- _REQUEST_: Return every line of the records that contains the string "camp".

- _INFORMATION SHOWN_:
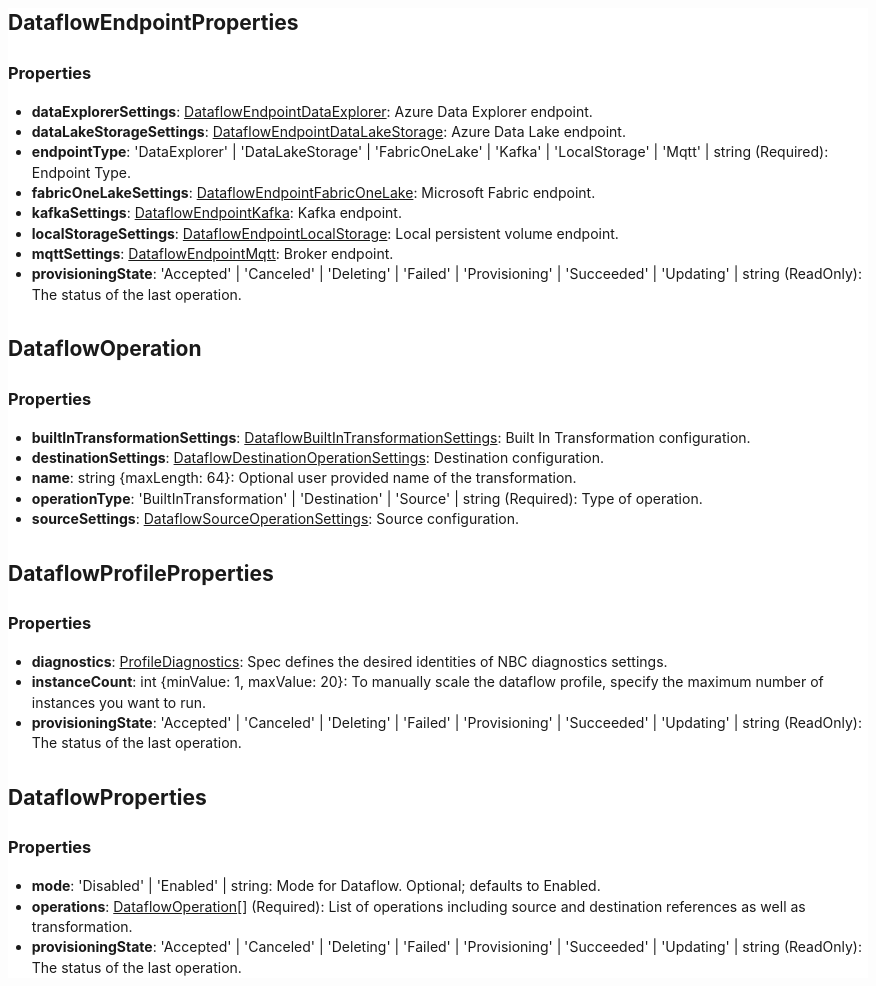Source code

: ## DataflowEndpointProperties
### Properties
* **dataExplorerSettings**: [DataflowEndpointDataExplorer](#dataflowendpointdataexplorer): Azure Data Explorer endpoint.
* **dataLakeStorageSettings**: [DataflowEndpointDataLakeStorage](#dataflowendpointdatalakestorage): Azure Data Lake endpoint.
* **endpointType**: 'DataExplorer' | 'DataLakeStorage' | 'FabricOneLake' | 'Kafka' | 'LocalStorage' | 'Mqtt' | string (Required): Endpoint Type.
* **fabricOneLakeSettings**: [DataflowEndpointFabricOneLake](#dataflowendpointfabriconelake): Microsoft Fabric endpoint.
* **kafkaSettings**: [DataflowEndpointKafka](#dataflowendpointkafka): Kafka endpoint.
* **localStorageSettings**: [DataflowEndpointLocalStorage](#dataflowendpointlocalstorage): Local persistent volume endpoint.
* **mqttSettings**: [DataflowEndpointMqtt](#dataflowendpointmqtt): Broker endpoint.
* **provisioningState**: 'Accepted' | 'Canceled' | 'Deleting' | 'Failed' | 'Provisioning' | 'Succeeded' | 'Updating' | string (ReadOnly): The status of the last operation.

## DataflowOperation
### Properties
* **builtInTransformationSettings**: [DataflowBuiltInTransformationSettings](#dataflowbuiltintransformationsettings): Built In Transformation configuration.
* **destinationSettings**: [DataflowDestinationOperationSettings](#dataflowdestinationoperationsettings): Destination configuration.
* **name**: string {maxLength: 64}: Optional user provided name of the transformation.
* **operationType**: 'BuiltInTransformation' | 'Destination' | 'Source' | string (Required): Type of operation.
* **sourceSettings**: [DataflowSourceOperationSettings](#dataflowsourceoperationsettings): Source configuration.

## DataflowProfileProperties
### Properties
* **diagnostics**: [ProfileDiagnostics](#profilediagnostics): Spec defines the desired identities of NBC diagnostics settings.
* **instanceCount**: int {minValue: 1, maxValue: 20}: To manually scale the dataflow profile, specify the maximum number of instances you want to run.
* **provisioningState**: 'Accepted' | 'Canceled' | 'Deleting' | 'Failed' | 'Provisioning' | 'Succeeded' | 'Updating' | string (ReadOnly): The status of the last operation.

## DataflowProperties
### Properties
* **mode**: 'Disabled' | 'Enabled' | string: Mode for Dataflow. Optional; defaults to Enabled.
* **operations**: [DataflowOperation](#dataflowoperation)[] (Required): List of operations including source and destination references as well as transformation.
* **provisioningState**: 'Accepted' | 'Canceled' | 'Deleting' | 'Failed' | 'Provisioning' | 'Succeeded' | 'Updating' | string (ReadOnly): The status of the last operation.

...

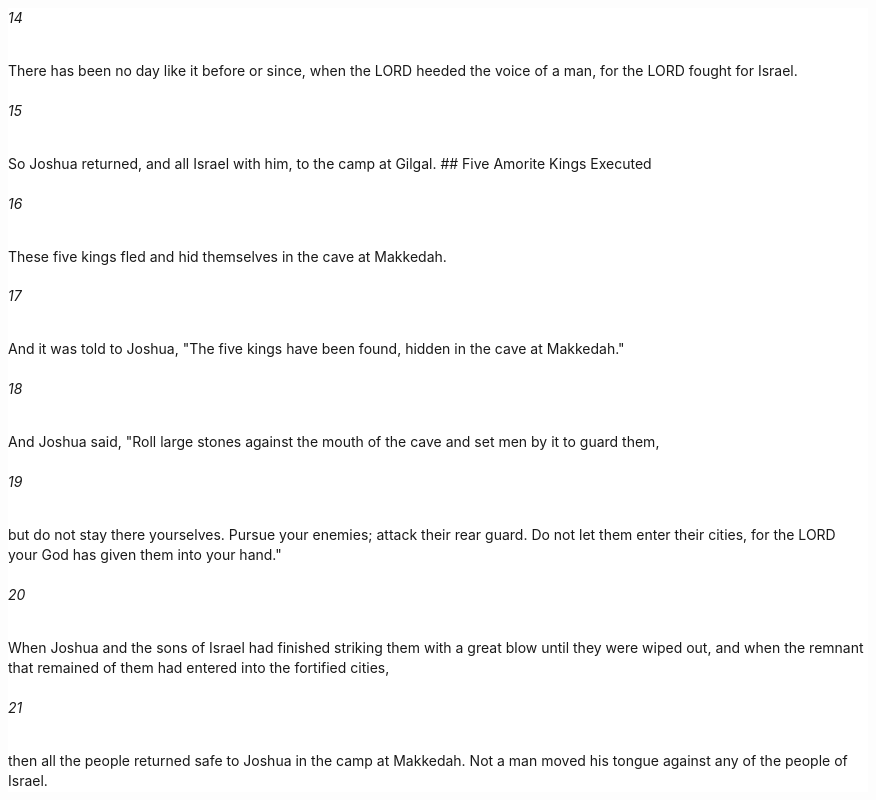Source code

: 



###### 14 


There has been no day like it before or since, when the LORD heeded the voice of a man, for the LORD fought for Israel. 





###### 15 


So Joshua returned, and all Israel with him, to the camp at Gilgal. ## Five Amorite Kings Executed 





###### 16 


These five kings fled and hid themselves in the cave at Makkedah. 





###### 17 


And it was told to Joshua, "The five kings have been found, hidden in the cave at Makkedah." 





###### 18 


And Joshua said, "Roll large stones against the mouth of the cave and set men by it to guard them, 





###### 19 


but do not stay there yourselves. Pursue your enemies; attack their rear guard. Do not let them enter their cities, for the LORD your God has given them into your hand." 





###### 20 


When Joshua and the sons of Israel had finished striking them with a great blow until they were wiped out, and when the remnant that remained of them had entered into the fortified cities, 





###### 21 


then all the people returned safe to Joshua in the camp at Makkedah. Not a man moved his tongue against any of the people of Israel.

- _ANSWER BOX_:
So Joshua returned, and all Israel with him, to the camp at Gilgal. ## Five Amorite Kings Executed 
then all the people returned safe to Joshua in the camp at Makkedah. Not a man moved his tongue against any of the people of Israel.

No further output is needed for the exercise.